■ Action item
Write out the data below exactly, beginning with the first line and ending once the line that has "kid could ask" is written.

■ Exercise material
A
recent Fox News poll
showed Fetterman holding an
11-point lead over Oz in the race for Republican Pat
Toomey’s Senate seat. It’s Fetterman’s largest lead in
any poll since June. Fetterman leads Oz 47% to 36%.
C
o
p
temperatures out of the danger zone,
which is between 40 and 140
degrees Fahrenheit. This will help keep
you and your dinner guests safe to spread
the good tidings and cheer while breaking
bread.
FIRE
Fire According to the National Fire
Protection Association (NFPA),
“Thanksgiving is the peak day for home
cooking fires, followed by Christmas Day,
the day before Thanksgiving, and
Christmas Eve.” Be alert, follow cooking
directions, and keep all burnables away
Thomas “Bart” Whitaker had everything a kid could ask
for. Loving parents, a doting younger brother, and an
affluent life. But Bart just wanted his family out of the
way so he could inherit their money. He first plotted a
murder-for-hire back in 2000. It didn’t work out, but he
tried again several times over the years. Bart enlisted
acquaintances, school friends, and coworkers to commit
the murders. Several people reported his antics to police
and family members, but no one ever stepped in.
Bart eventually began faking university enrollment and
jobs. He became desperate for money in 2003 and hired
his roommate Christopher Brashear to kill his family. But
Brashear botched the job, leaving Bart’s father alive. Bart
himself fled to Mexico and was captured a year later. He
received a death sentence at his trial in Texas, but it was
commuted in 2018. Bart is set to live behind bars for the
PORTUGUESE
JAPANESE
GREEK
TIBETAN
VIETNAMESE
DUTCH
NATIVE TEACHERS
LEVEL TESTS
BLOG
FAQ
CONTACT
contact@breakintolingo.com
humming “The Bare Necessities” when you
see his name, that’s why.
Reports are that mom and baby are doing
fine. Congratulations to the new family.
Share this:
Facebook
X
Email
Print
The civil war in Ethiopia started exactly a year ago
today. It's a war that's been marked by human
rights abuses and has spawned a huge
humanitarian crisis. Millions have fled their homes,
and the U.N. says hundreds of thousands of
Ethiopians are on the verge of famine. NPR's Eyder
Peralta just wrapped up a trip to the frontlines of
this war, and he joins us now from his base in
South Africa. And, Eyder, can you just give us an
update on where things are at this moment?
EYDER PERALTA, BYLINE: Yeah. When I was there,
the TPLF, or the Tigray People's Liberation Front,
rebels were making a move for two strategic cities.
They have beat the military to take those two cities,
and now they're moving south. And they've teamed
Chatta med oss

■ Problem solution
A
recent Fox News poll
showed Fetterman holding an
11-point lead over Oz in the race for Republican Pat
Toomey’s Senate seat. It’s Fetterman’s largest lead in
any poll since June. Fetterman leads Oz 47% to 36%.
C
o
p
temperatures out of the danger zone,
which is between 40 and 140
degrees Fahrenheit. This will help keep
you and your dinner guests safe to spread
the good tidings and cheer while breaking
bread.
FIRE
Fire According to the National Fire
Protection Association (NFPA),
“Thanksgiving is the peak day for home
cooking fires, followed by Christmas Day,
the day before Thanksgiving, and
Christmas Eve.” Be alert, follow cooking
directions, and keep all burnables away
Thomas “Bart” Whitaker had everything a kid could ask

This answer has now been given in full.